THE TASK =>
In the entries, starting at the line containing "Puddingbrezeln" and ending at the end of the entries, substitute "dc.keyword" for every occurrence of "dc.subject" and reproduce those lines otherwise unchanged, omitting the pictures.
Start of RECORDS TO USE
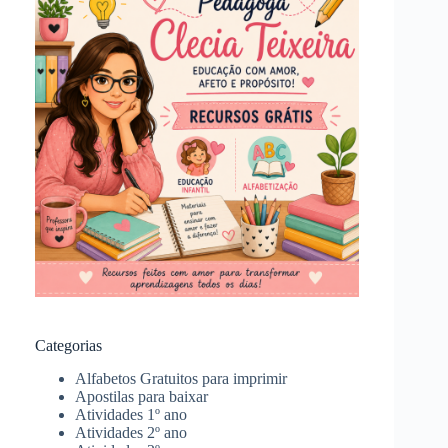
Categorias
Alfabetos Gratuitos para imprimir
Apostilas para baixar
Atividades 1º ano
Atividades 2º ano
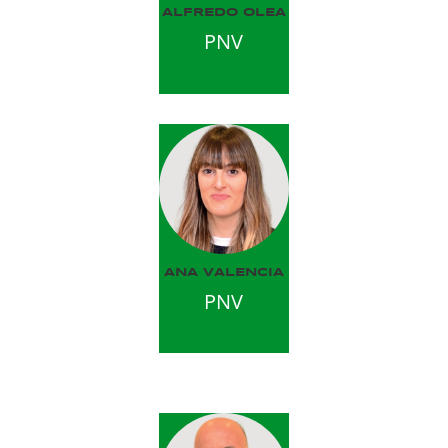
ALFREDO OLEA
PNV
ANA VALENCIA
PNV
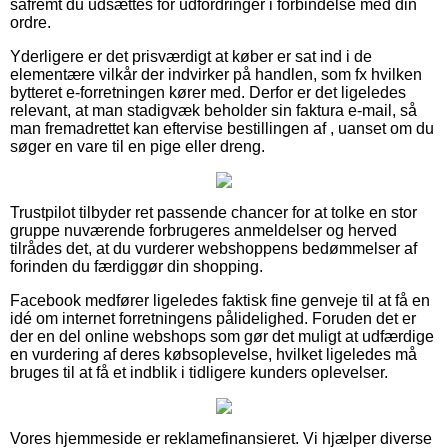
såfremt du udsættes for udfordringer i forbindelse med din
ordre.
Yderligere er det prisværdigt at køber er sat ind i de
elementære vilkår der indvirker på handlen, som fx hvilken
bytteret e-forretningen kører med. Derfor er det ligeledes
relevant, at man stadigvæk beholder sin faktura e-mail, så
man fremadrettet kan eftervise bestillingen af , uanset om du
søger en vare til en pige eller dreng.
Trustpilot tilbyder ret passende chancer for at tolke en stor
gruppe nuværende forbrugeres anmeldelser og herved
tilrådes det, at du vurderer webshoppens bedømmelser af
forinden du færdiggør din shopping.
Facebook medfører ligeledes faktisk fine genveje til at få en
idé om internet forretningens pålidelighed. Foruden det er
der en del online webshops som gør det muligt at udfærdige
en vurdering af deres købsoplevelse, hvilket ligeledes må
bruges til at få et indblik i tidligere kunders oplevelser.
Vores hjemmeside er reklamefinansieret. Vi hjælper diverse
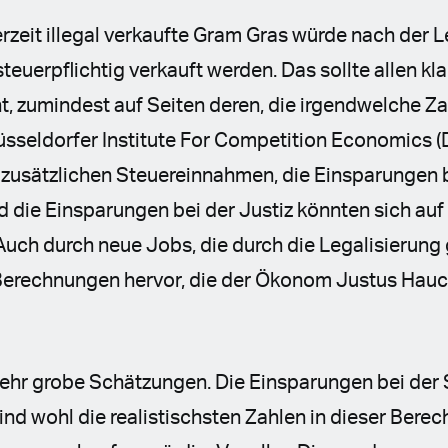
rzeit illegal verkaufte Gram Gras würde nach der L
steuerpflichtig verkauft werden. Das sollte allen kla
ht, zumindest auf Seiten deren, die irgendwelche Z
sseldorfer Institute For Competition Economics (
e zusätzlichen Steuereinnahmen, die Einsparungen 
 die Einsparungen bei der Justiz könnten sich auf 
 Auch durch neue Jobs, die durch die Legalisierung
Berechnungen hervor, die der Ökonom Justus Hau
sehr grobe Schätzungen. Die Einsparungen bei der
sind wohl die realistischsten Zahlen in dieser Bere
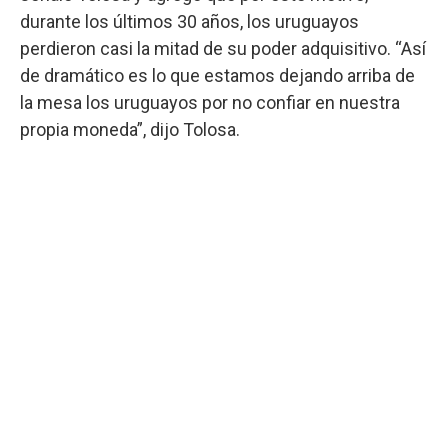
durante los últimos 30 años, los uruguayos
perdieron casi la mitad de su poder adquisitivo. “Así
de dramático es lo que estamos dejando arriba de
la mesa los uruguayos por no confiar en nuestra
propia moneda”, dijo Tolosa.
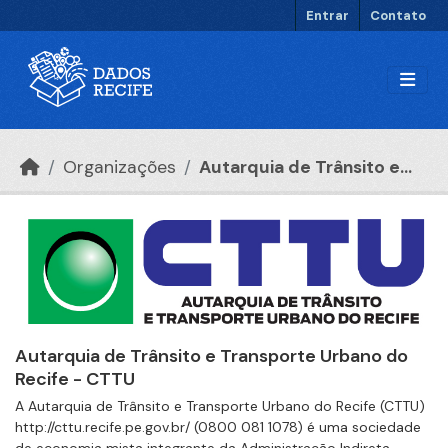
Ir para o conteúdo principal
Entrar
Contato
Organizações
Autarquia de Trânsito e...
Autarquia de Trânsito e Transporte Urbano do
Recife - CTTU
A Autarquia de Trânsito e Transporte Urbano do Recife (CTTU)
http://cttu.recife.pe.gov.br/ (0800 081 1078) é uma sociedade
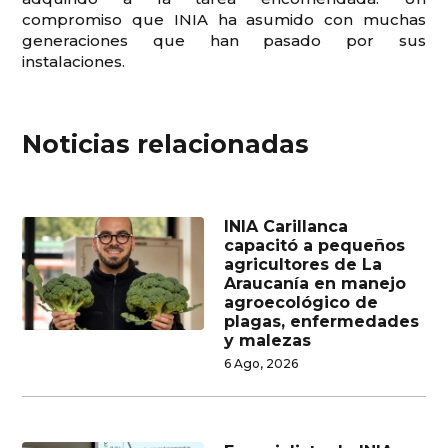
compromiso que INIA ha asumido con muchas
generaciones que han pasado por sus
instalaciones.
Noticias relacionadas
INIA Carillanca
capacitó a pequeños
agricultores de La
Araucanía en manejo
agroecológico de
plagas, enfermedades
y malezas
6 Ago, 2026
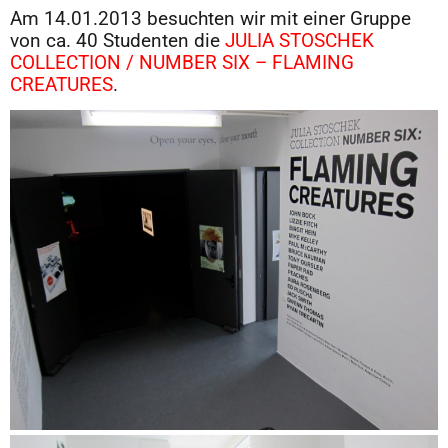
Am 14.01.2013 besuchten wir mit einer Gruppe
von ca. 40 Studenten die
JULIA STOSCHEK
COLLECTION / NUMBER SIX – FLAMING
CREATURES
.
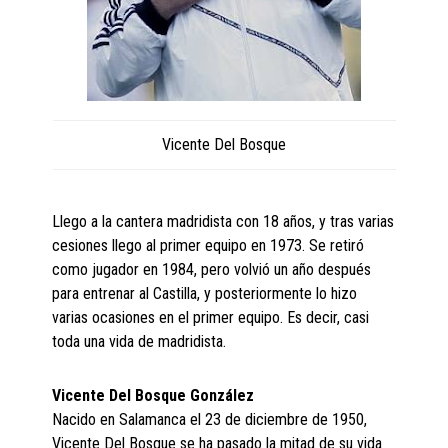
Vicente Del Bosque
Llego a la cantera madridista con 18 años, y tras varias
cesiones llego al primer equipo en 1973. Se retiró
como jugador en 1984, pero volvió un año después
para entrenar al Castilla, y posteriormente lo hizo
varias ocasiones en el primer equipo. Es decir, casi
toda una vida de madridista.
Vicente Del Bosque González
Nacido en Salamanca el 23 de diciembre de 1950,
Vicente Del Bosque se ha pasado la mitad de su vida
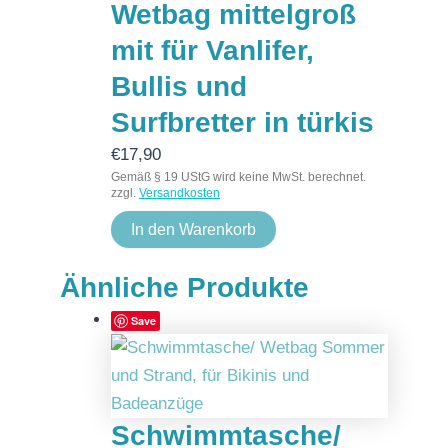
Wetbag mittelgroß
mit für Vanlifer,
Bullis und
Surfbretter in türkis
€
17,90
Gemäß § 19 UStG wird keine MwSt. berechnet.
zzgl.
Versandkosten
In den Warenkorb
Ähnliche Produkte
Save
Schwimmtasche/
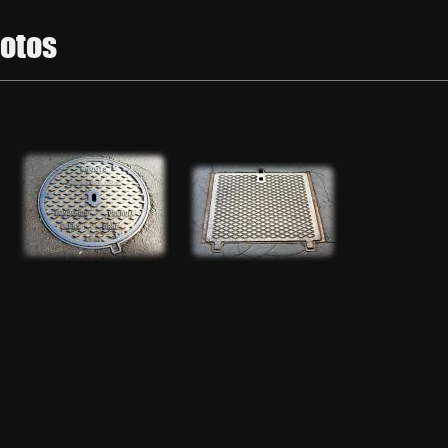
hotos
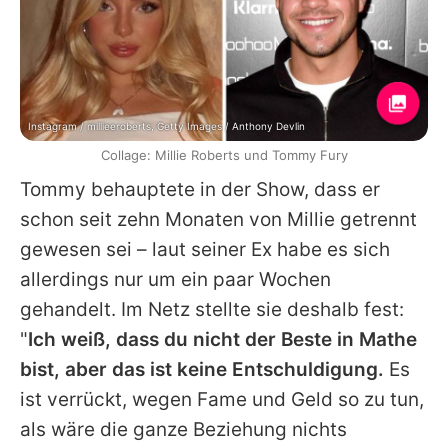
Instagram / millieeroberts, Getty Images / Anthony Devlin
Collage: Millie Roberts und Tommy Fury
Tommy
behauptete in der Show, dass er
schon seit zehn Monaten von Millie getrennt
gewesen sei – laut seiner Ex habe es sich
allerdings nur um ein paar Wochen
gehandelt. Im Netz stellte sie deshalb fest:
"
Ich weiß, dass du nicht der Beste in Mathe
bist, aber das ist keine Entschuldigung.
Es
ist verrückt, wegen Fame und Geld so zu tun,
als wäre die ganze Beziehung nichts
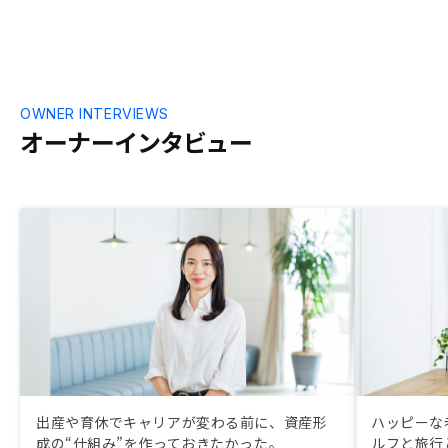
OWNER INTERVIEWS
オーナーインタビュー
出産や育休でキャリアが変わる前に、資産形
ハッピーな
成の“仕組み”を作っておきたかった。
ルフと旅行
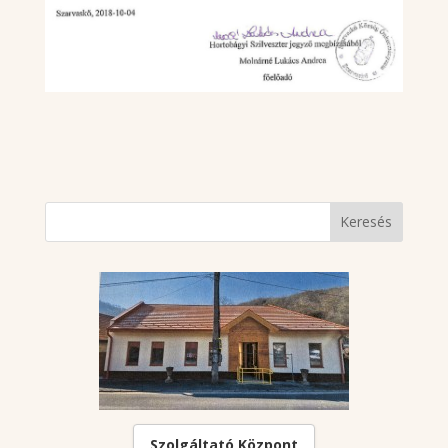
Szolgáltató Központ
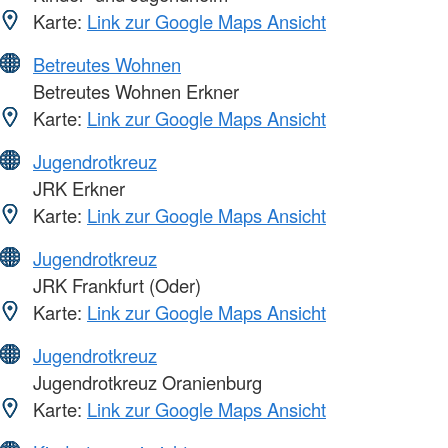
Karte:
Link zur Google Maps Ansicht
Betreutes Wohnen
Betreutes Wohnen Erkner
Karte:
Link zur Google Maps Ansicht
Jugendrotkreuz
JRK Erkner
Karte:
Link zur Google Maps Ansicht
Jugendrotkreuz
JRK Frankfurt (Oder)
Karte:
Link zur Google Maps Ansicht
Jugendrotkreuz
Jugendrotkreuz Oranienburg
Karte:
Link zur Google Maps Ansicht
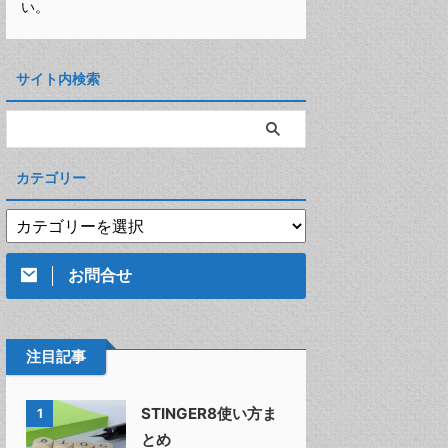
い。
サイト内検索
カテゴリー
お問合せ
注目記事
STINGER8使い方ま
1
とめ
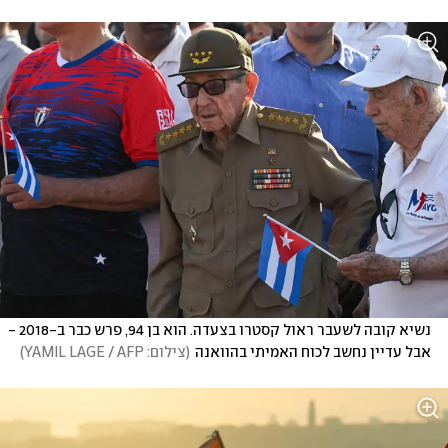
נשיא קובה לשעבר ראול קסטרו בצעדה. הוא בן 94, פרש כבר ב-2018 - 
אבל עדיין נחשב לכוח האמיתי בהוואנה
(
צילום: YAMIL LAGE / AFP
)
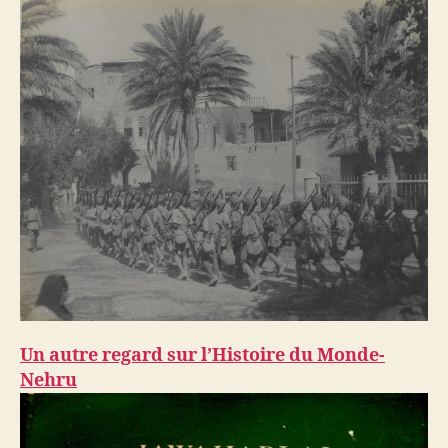
Un autre regard sur l’Histoire du Monde-
Nehru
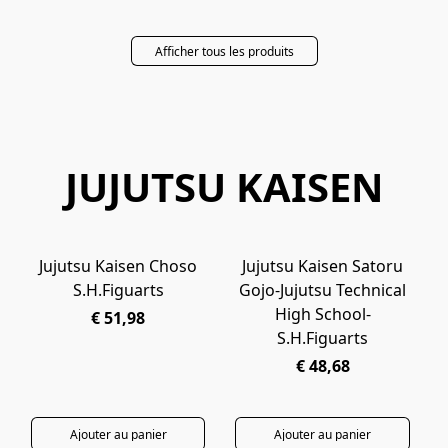
Afficher tous les produits
JUJUTSU KAISEN
Jujutsu Kaisen Choso
Jujutsu Kaisen Satoru
PRÉCOMMANDE
PRÉCOMMANDE
S.H.Figuarts
Gojo-Jujutsu Technical
High School-
€ 51,98
S.H.Figuarts
€ 48,68
Ajouter au panier
Ajouter au panier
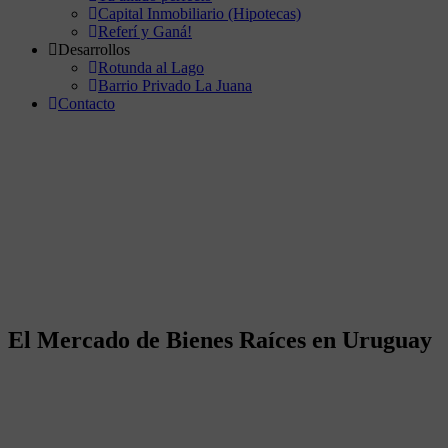
Capital Inmobiliario (Hipotecas)
Referí y Ganá!
Desarrollos
Rotunda al Lago
Barrio Privado La Juana
Contacto
El Mercado de Bienes Raíces en Uruguay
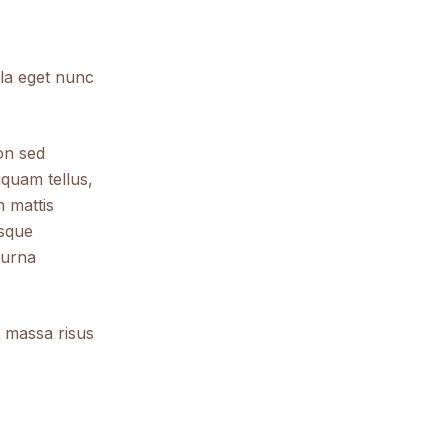
lla eget nunc
on sed
liquam tellus,
m mattis
esque
 urna
 massa risus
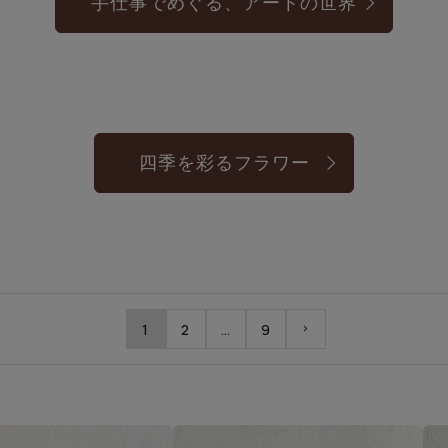
手仕事でめぐる、アートの世界
四季を彩るフラワー
1
2
…
9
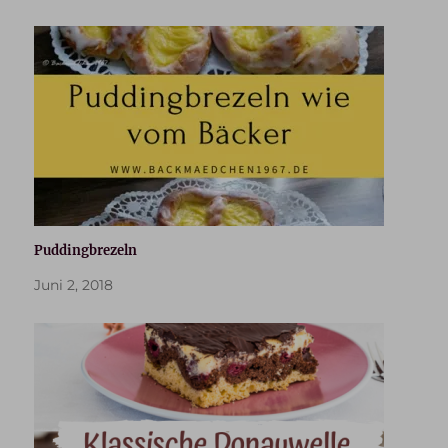
Puddingbrezeln
Juni 2, 2018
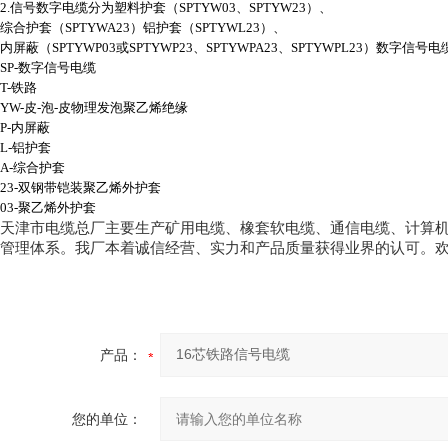
2.
信号数字电缆分为塑料护套（
SPTYW03
、
SPTYW23
）、
综合护套（
SPTYWA23
）铝护套（
SPTYWL23
）、
内屏蔽（
SPTYWP03
或
SPTYWP23
、
SPTYWPA23
、
SPTYWPL23
）数字信号电
SP-
数字信号电缆
T-
铁路
YW-
皮
-
泡
-
皮物理发泡聚乙烯绝缘
P-
内屏蔽
L-
铝护套
A-
综合护套
23-
双钢带铠装聚乙烯外护套
03-
聚乙烯外护套
天津市电缆总厂主要生产矿用电缆、橡套软电缆、通信电缆、计算
管理体系。我厂本着诚信经营、实力和产品质量获得业界的认可。
产品：
您的单位：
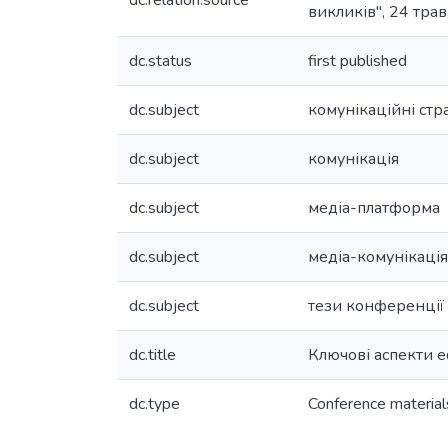
dc.relation.source
викликів", 24 трав
dc.status
first published
dc.subject
комунікаційні стра
dc.subject
комунікація
dc.subject
медіа-платформа
dc.subject
медіа-комунікація
dc.subject
тези конференції
dc.title
Ключові аспекти е
dc.type
Conference material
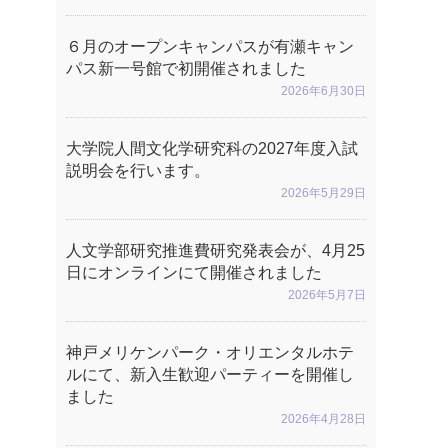
６月のオープンキャンパスが有瀬キャン
パス新一号館で初開催されました
2026年6月30日
大学院人間文化学研究科の2027年度入試
説明会を行います。
2026年5月29日
人文学部研究推進費研究発表会が、4月25
日にオンラインにて開催されました
2026年5月7日
神戸メリケンパーク・オリエンタルホテ
ルにて、新入生歓迎パーティーを開催し
ました
2026年4月28日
End of RECORDS TO USE
EXERCISE RESULT =>
Puddingbrezeln
Juni 2, 2018
2.
信号数字电缆分为塑料护套（
SPTYW03
、
SPTYW23
）、
综合护套（
SPTYWA23
）铝护套（
SPTYWL23
）、
内屏蔽（
SPTYWP03
或
SPTYWP23
、
SPTYWPA23
、
SPTYWPL23
）数字信号电
SP-
数字信号电缆
T-
铁路
YW-
皮
-
泡
-
皮物理发泡聚乙烯绝缘
P-
内屏蔽
L-
铝护套
A-
综合护套
23-
双钢带铠装聚乙烯外护套
03-
聚乙烯外护套
天津市电缆总厂主要生产矿用电缆、橡套软电缆、通信电缆、计算
管理体系。我厂本着诚信经营、实力和产品质量获得业界的认可。
产品：
您的单位：
dc.relation.source
викликів", 24 трав
dc.status
first published
dc.keyword
комунікаційні стра
dc.keyword
комунікація
dc.keyword
медіа-платформа
dc.keyword
медіа-комунікація
dc.keyword
тези конференції
dc.title
Ключові аспекти е
dc.type
Conference material
６月のオープンキャンパスが有瀬キャン
パス新一号館で初開催されました
2026年6月30日
大学院人間文化学研究科の2027年度入試
説明会を行います。
2026年5月29日
人文学部研究推進費研究発表会が、4月25
日にオンラインにて開催されました
2026年5月7日
神戸メリケンパーク・オリエンタルホテ
ルにて、新入生歓迎パーティーを開催し
ました
2026年4月28日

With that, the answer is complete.